In the knowledge economy, new solutions emerge all the time. The need to seek intelligence and information from potential customers around the globe — their likes and dislikes, their needs, and their culture — is ever-present. The skills and experience needed to excel in this kind of intelligence-gathering and communication are largely ignored and unsupported in Canada’s leading research PSE institutions.
It is time that Canadian PSE institutions, and the granting agencies that support and fund them, accept their responsibility to provide broader learning experiences to students so that they are better equipped to excel in global knowledge-based value exchange.
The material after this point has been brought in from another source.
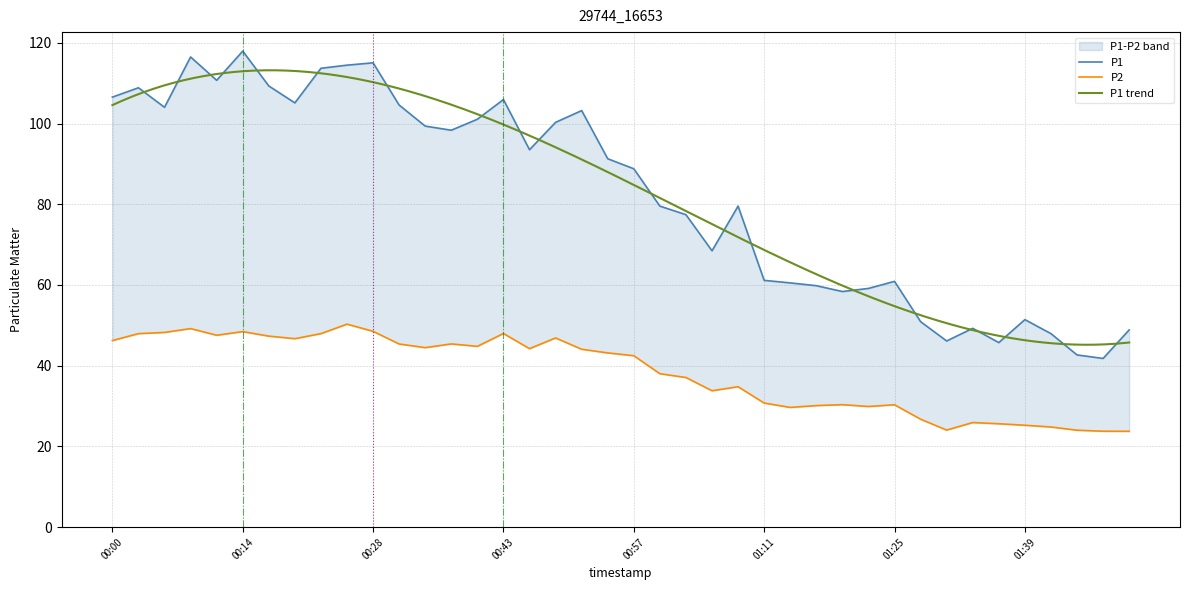

What is the difference between the P1 values at 01:25 and 00:40?

40.2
There is some recognition of this need. In 2015, the Business Council of Canada launched the Business/Higher Education Roundtable to “support young Canadians as they transition from education to the workplace, strengthen research collaboration between industry and institutions, and help Canadian employers as they adapt to the economy of the future.” The roundtable is focusing on piloting work-integrated learning projects in specific industry sectors (e.g., fintech in Toronto) and building trusting relationships between PSEs and the private sector, in order to increase the number and quality of research partnerships between PSEs and industry.
In its 2016 budget, the federal government announced a program to support work-integrated learning in Canada’s PSEs. The government earmarked $73 million over four years, starting in 2016-17, to “support partnerships between employers and willing post-secondary educational institutions to better align what is taught with the needs of employers.” The initiative will also support new co-op placements and work-integrated learning opportunities for young Canadians, with a focus on high-demand fields, such as science, technology, engineering, mathematics and business.
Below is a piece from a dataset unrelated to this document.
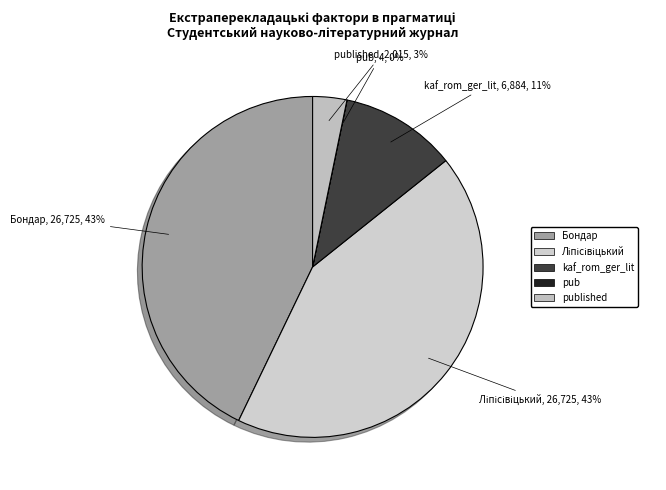

Is it true that Бондар is 50% of the pie?

False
Some provincial governments are addressing the issue as well. For example, British Columbia has earmarked 25 percent of its funding to its 24 PSEs for focused training on skills identified by industry. Any new technology program proposed must now include co-ops.
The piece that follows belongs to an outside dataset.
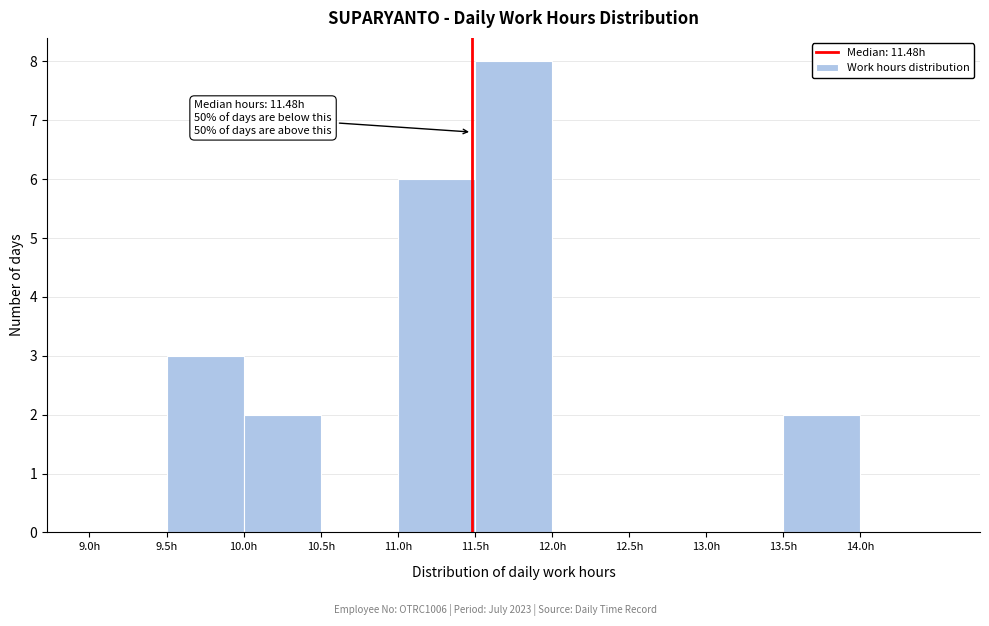

Over which range of the x-axis is the bar tallest?

11.5 to 12.0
While each of these initiatives is important and timely, they risk being diluted by the dominant research culture in Canadian PSE institutions. That culture has affected all of the graduates who have gone to work in industry, government, law, accounting, medicine, health and education. More academy-industry research collaborations will give students valuable experience, but if the focus is on research, then the predominant culture will prevail. Young people need to understand that without global trade, we cannot survive.
Export trade is based on a value exchange that requires a broader view of innovation outcomes than simply bringing ideas to market or commercializing research results. To provide solutions to global problems, Canadians will need to have a deep understanding of and respect for other cultures, the creativity to develop innovative solutions, and effective business models to deliver these solutions globally, ethically and sustainably.